Lines from the one with "oval metal mould lid (537, 320, 633, 394)" through the end of the records, and no others, are what the answer should contain, copied exactly; please keep pictures out.

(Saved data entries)
════════════════

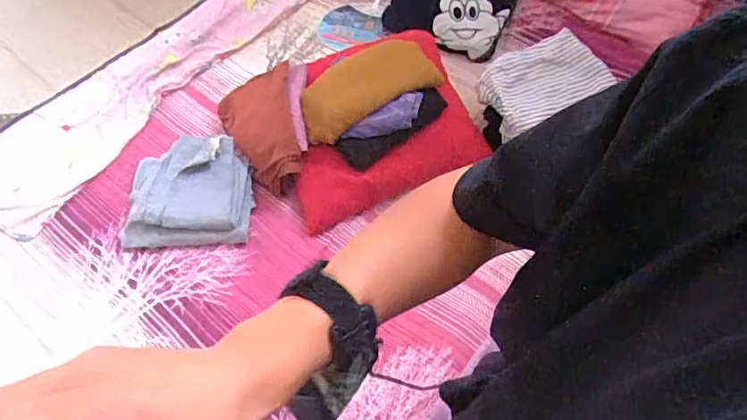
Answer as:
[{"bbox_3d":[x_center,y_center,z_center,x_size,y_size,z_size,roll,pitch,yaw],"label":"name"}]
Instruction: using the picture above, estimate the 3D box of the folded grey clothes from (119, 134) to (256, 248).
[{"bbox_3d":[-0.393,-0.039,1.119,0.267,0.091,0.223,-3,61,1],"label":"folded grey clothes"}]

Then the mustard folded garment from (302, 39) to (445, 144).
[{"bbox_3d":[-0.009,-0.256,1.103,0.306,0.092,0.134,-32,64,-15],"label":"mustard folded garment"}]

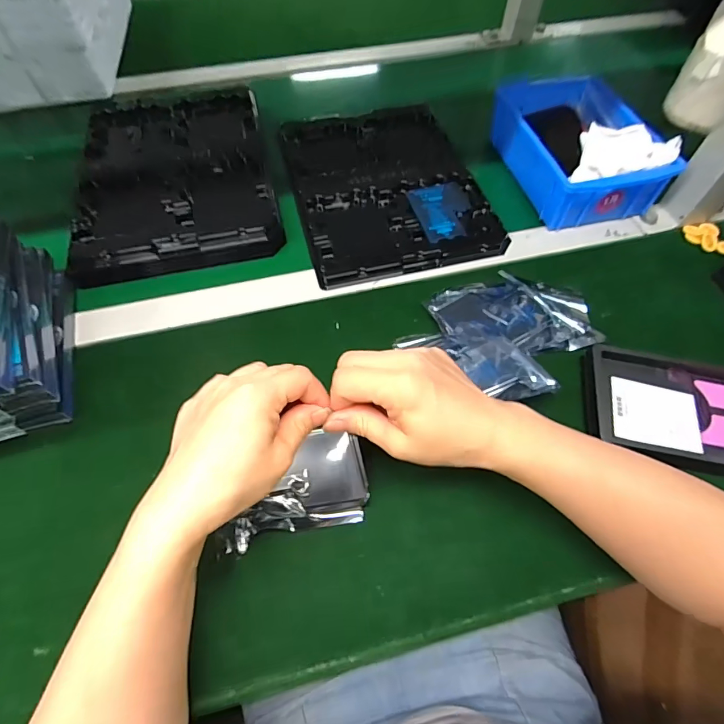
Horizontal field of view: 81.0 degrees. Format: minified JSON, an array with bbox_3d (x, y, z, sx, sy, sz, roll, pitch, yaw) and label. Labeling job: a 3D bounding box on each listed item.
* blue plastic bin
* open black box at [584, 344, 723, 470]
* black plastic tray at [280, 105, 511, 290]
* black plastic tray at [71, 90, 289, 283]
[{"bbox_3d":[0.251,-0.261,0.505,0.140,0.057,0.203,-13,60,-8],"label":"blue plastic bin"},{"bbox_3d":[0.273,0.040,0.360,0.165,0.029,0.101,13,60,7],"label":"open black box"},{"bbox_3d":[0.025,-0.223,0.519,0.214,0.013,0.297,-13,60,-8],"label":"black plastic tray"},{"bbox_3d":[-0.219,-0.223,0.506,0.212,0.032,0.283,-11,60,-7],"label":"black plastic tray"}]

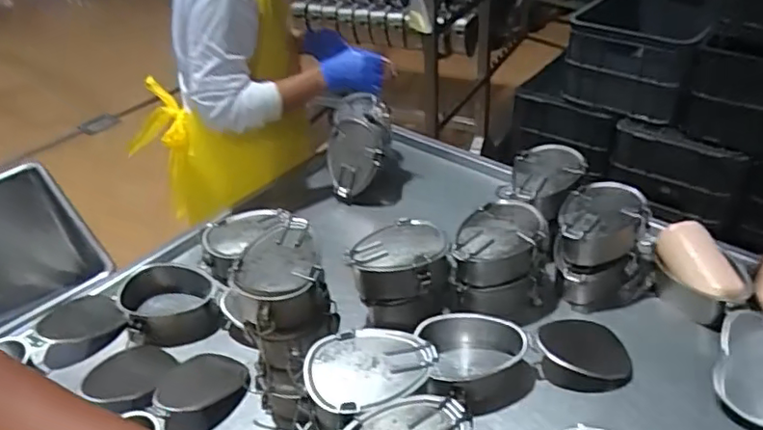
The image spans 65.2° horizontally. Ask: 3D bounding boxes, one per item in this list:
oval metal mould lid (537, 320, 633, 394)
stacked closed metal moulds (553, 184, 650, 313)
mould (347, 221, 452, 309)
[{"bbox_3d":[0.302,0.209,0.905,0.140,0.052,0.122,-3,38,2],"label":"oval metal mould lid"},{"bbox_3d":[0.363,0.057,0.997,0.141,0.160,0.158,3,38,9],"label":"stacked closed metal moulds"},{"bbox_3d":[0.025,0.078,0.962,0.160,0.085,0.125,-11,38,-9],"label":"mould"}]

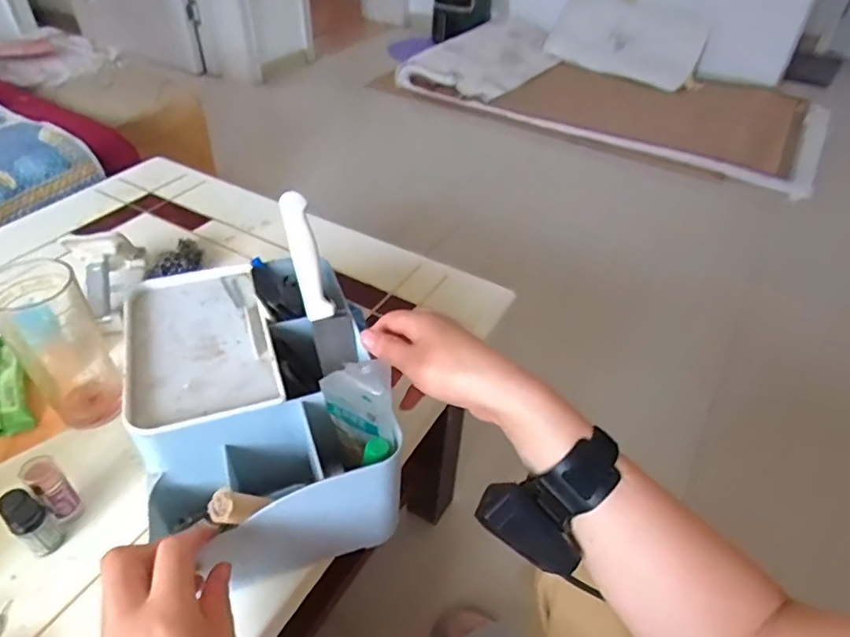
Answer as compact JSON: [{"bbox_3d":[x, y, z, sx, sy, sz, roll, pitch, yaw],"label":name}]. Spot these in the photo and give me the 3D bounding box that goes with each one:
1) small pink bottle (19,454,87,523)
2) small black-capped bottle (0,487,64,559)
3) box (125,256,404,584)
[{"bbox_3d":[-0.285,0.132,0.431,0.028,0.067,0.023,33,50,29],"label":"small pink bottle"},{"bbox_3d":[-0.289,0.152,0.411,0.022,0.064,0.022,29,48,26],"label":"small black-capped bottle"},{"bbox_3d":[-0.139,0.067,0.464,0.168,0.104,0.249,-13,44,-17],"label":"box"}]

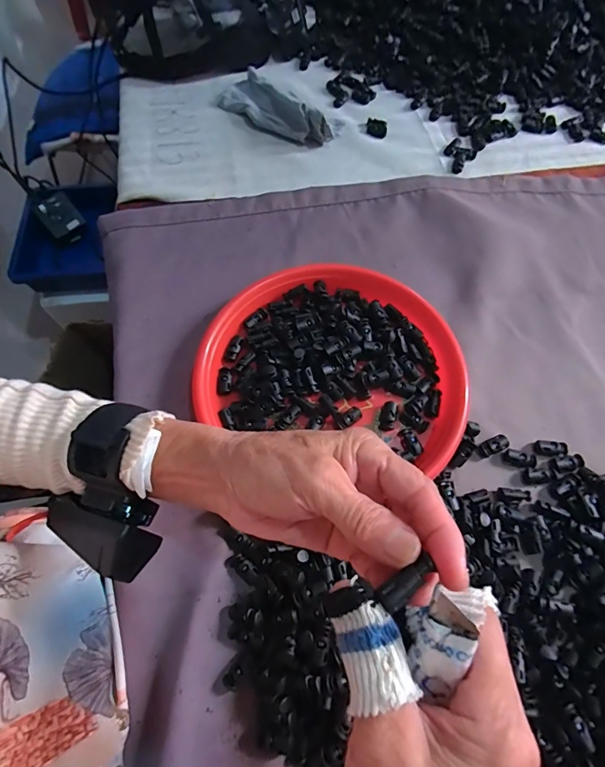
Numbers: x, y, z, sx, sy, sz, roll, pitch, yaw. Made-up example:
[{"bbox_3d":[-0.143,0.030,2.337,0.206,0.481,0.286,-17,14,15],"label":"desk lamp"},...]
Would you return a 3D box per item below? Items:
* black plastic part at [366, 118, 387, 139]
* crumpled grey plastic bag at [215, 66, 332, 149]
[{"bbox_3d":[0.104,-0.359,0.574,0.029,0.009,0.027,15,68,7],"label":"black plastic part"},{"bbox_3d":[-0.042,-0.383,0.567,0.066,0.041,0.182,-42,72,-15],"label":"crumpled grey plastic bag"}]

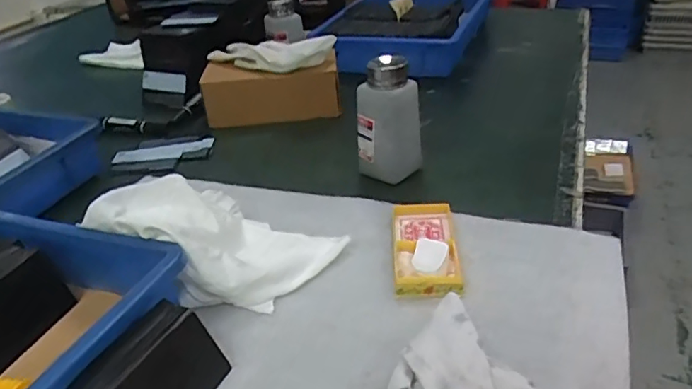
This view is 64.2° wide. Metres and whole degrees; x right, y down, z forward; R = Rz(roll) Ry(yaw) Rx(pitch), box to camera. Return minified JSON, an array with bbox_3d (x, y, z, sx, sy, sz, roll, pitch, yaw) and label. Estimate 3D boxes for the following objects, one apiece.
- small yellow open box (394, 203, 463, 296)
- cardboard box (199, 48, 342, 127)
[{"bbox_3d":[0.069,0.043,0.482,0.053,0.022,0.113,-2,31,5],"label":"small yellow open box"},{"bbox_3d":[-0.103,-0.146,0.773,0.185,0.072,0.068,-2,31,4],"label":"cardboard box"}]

════════════════

● FINISHED TASK
oval metal mould lid (537, 320, 633, 394)
stacked closed metal moulds (553, 184, 650, 313)
mould (347, 221, 452, 309)
[{"bbox_3d":[0.302,0.209,0.905,0.140,0.052,0.122,-3,38,2],"label":"oval metal mould lid"},{"bbox_3d":[0.363,0.057,0.997,0.141,0.160,0.158,3,38,9],"label":"stacked closed metal moulds"},{"bbox_3d":[0.025,0.078,0.962,0.160,0.085,0.125,-11,38,-9],"label":"mould"}]

Answer as compact JSON: [{"bbox_3d":[x, y, z, sx, sy, sz, roll, pitch, yaw],"label":name}]. Spot these in the photo and give me the 3D bounding box that goes with each one:
1) small pink bottle (19,454,87,523)
2) small black-capped bottle (0,487,64,559)
3) box (125,256,404,584)
[{"bbox_3d":[-0.285,0.132,0.431,0.028,0.067,0.023,33,50,29],"label":"small pink bottle"},{"bbox_3d":[-0.289,0.152,0.411,0.022,0.064,0.022,29,48,26],"label":"small black-capped bottle"},{"bbox_3d":[-0.139,0.067,0.464,0.168,0.104,0.249,-13,44,-17],"label":"box"}]

Numbers: x, y, z, sx, sy, sz, roll, pitch, yaw. Made-up example:
[{"bbox_3d":[-0.143,0.030,2.337,0.206,0.481,0.286,-17,14,15],"label":"desk lamp"},...]
Would you return a 3D box per item below? Items:
* black plastic part at [366, 118, 387, 139]
* crumpled grey plastic bag at [215, 66, 332, 149]
[{"bbox_3d":[0.104,-0.359,0.574,0.029,0.009,0.027,15,68,7],"label":"black plastic part"},{"bbox_3d":[-0.042,-0.383,0.567,0.066,0.041,0.182,-42,72,-15],"label":"crumpled grey plastic bag"}]

This view is 64.2° wide. Metres and whole degrees; x right, y down, z forward; R = Rz(roll) Ry(yaw) Rx(pitch), box to camera. Return minified JSON, an array with bbox_3d (x, y, z, sx, sy, sz, roll, pitch, yaw) and label. Estimate 3D boxes for the following objects, one apiece.
- small yellow open box (394, 203, 463, 296)
- cardboard box (199, 48, 342, 127)
[{"bbox_3d":[0.069,0.043,0.482,0.053,0.022,0.113,-2,31,5],"label":"small yellow open box"},{"bbox_3d":[-0.103,-0.146,0.773,0.185,0.072,0.068,-2,31,4],"label":"cardboard box"}]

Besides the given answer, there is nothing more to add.